** Your instructions **
Copy out the entries from their first line down to and including the line with "особенности", keeping every character unchanged.

Task data below:

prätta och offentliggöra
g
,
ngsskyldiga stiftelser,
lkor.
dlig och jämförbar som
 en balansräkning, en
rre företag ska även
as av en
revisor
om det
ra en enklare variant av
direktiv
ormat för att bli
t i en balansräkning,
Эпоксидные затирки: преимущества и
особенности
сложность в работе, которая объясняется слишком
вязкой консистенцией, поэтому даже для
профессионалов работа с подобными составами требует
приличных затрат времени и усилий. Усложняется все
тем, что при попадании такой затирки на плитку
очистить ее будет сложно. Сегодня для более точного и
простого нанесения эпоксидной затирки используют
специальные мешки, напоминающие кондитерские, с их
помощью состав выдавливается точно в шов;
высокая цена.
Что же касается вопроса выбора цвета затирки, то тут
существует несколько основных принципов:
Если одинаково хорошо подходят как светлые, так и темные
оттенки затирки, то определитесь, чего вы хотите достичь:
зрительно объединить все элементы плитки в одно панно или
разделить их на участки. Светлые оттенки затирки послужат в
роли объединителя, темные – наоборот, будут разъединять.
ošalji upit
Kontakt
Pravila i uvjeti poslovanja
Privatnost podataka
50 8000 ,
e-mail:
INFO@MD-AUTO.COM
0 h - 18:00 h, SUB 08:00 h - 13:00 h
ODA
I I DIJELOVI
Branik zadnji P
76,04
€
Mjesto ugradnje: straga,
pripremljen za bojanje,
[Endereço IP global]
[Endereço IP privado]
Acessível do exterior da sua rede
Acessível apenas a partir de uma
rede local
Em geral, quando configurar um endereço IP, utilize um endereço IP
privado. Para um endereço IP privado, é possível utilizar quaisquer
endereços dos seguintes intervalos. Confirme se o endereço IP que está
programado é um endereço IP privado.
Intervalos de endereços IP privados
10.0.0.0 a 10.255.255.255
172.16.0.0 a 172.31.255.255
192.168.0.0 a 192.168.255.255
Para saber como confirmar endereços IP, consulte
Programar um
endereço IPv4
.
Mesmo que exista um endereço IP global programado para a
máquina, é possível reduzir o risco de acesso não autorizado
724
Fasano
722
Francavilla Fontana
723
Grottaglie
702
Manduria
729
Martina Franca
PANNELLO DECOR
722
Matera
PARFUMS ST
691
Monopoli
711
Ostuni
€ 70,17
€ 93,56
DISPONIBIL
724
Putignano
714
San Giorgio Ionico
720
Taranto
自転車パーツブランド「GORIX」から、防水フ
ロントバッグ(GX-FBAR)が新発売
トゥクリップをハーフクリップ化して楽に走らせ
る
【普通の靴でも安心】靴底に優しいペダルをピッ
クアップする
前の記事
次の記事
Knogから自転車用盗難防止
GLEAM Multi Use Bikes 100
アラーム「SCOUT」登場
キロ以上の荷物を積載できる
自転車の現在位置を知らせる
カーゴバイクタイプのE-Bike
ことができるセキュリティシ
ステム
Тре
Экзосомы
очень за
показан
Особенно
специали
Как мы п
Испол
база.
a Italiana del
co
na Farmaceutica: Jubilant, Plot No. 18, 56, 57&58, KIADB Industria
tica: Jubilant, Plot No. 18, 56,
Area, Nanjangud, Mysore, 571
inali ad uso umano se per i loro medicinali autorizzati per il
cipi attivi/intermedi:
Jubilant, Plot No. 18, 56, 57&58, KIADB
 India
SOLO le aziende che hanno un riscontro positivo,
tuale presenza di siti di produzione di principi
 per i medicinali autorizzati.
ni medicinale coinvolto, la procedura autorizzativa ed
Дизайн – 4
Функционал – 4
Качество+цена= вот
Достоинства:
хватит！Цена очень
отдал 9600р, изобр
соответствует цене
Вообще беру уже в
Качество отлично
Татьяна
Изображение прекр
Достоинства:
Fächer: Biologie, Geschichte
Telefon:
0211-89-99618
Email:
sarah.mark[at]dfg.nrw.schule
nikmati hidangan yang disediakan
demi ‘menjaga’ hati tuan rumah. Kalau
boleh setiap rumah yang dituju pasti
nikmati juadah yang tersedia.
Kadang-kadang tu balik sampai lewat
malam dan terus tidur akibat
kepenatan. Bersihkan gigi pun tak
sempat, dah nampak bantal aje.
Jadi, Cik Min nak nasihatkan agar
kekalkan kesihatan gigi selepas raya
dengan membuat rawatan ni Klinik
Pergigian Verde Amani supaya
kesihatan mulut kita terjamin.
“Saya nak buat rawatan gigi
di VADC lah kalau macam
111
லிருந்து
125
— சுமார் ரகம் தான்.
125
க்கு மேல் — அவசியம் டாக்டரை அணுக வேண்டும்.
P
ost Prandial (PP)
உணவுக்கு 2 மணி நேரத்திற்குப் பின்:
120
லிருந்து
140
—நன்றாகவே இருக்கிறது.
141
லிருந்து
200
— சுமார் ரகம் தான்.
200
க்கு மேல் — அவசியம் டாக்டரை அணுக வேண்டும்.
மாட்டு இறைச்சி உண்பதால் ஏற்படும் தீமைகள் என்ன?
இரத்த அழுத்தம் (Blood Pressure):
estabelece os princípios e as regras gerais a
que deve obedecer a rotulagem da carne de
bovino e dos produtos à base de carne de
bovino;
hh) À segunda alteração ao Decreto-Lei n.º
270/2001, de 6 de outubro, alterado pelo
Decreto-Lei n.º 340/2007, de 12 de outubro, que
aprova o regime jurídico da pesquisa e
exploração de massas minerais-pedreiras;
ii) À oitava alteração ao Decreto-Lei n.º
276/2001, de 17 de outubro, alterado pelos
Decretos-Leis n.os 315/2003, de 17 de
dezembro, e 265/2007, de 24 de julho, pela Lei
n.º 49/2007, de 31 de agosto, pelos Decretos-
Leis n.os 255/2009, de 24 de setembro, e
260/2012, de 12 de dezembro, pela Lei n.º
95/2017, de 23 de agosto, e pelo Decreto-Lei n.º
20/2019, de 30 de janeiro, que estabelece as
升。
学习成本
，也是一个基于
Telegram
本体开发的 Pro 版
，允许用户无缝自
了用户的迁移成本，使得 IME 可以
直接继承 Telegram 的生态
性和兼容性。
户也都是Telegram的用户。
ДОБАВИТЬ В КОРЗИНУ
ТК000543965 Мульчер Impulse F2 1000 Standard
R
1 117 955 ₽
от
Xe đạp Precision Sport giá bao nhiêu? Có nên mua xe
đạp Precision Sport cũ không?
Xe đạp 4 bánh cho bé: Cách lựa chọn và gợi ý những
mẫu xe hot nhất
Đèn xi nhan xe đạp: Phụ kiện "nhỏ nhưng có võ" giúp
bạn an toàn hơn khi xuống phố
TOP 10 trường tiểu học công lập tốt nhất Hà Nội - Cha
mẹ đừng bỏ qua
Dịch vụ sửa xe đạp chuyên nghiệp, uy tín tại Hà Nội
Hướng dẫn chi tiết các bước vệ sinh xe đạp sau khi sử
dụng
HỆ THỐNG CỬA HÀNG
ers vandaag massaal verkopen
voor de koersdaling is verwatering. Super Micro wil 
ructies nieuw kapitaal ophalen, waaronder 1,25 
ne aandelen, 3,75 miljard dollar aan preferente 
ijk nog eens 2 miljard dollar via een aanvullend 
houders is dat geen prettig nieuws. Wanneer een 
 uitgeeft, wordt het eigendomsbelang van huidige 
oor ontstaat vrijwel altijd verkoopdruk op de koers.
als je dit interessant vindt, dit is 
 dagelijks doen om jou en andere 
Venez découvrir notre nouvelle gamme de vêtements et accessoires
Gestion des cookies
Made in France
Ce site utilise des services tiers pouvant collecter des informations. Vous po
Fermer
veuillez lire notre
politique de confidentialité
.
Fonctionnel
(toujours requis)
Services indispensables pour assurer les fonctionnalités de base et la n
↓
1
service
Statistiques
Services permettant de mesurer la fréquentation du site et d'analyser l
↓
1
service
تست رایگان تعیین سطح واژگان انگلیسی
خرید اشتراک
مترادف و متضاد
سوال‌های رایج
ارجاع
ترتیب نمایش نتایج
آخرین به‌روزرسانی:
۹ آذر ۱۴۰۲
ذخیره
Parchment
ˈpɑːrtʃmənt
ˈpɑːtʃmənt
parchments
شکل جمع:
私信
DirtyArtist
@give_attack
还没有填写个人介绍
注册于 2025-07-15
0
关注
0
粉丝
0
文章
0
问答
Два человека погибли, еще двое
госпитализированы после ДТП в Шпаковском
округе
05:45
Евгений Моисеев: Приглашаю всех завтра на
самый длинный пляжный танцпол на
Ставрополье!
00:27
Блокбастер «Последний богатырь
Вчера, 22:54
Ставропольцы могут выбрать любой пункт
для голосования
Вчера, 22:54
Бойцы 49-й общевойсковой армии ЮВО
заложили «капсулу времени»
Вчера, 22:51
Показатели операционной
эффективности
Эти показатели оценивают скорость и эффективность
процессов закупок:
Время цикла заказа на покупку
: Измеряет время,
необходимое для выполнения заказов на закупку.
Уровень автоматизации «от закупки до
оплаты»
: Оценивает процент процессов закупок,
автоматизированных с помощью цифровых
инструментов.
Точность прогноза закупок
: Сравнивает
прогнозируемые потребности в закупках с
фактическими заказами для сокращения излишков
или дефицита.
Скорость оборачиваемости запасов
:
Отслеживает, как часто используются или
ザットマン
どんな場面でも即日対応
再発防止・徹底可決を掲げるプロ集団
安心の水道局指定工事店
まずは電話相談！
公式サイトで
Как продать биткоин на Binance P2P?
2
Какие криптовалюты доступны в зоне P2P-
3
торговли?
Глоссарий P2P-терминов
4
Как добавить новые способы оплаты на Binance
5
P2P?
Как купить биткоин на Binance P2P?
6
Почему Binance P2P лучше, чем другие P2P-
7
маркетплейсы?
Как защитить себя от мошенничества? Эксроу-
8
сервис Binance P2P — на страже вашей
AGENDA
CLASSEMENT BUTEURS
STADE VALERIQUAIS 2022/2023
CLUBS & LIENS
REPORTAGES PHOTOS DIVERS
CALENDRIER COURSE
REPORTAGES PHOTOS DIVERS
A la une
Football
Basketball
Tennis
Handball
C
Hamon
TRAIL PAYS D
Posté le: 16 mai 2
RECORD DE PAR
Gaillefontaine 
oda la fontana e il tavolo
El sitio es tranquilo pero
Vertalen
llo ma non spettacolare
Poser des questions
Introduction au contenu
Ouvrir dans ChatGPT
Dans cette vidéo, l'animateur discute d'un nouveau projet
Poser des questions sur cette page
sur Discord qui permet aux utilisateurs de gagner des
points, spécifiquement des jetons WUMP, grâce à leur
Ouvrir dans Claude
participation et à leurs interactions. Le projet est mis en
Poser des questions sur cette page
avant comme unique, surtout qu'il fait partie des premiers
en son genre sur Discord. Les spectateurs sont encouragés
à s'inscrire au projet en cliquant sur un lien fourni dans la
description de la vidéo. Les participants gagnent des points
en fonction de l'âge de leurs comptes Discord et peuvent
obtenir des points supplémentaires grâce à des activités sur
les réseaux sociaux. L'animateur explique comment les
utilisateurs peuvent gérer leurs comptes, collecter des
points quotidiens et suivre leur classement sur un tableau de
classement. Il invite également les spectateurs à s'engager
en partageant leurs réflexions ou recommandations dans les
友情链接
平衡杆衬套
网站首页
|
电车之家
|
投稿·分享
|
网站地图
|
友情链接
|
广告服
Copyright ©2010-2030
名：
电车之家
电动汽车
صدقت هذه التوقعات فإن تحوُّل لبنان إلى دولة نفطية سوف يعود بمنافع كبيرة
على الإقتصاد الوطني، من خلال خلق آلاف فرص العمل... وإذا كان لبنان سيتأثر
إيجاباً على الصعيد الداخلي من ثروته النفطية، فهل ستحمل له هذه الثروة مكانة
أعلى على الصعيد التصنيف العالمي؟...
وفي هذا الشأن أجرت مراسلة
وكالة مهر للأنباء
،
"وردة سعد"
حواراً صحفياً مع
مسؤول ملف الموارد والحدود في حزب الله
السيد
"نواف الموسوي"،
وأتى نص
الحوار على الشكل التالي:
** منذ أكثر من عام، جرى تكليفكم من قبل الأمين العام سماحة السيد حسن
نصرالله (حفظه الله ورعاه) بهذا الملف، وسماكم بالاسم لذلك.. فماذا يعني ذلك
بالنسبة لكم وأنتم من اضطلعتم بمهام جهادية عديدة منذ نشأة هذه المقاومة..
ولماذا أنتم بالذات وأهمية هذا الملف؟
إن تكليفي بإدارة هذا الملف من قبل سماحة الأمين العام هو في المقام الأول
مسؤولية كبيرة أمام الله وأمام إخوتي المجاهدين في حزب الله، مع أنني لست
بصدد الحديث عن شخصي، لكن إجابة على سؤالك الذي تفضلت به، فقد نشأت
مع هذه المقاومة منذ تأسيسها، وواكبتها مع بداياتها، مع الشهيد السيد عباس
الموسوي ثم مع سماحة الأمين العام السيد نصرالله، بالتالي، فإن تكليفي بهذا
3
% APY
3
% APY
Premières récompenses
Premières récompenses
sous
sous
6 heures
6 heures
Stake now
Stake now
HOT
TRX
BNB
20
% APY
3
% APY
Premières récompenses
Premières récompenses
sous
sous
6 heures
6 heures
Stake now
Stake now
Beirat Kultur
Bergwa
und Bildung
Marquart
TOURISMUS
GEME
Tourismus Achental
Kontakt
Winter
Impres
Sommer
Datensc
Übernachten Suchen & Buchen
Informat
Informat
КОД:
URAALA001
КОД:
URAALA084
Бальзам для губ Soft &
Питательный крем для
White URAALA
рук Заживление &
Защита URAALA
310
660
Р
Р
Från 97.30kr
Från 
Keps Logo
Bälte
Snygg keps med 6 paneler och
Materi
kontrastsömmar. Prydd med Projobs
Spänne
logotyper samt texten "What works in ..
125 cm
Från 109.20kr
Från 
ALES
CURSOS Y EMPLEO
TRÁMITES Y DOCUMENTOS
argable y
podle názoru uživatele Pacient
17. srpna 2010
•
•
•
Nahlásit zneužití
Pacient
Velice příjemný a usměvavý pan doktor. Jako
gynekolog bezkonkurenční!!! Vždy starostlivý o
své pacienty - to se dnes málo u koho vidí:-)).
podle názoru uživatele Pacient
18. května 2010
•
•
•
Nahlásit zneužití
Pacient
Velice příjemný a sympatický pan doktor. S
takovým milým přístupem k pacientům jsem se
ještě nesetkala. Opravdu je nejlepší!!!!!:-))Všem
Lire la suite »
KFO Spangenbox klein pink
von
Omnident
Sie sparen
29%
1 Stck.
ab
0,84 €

End of Task data.

** Exercise answer **
prätta och offentliggöra
g
,
ngsskyldiga stiftelser,
lkor.
dlig och jämförbar som
 en balansräkning, en
rre företag ska även
as av en
revisor
om det
ra en enklare variant av
direktiv
ormat för att bli
t i en balansräkning,
Эпоксидные затирки: преимущества и
особенности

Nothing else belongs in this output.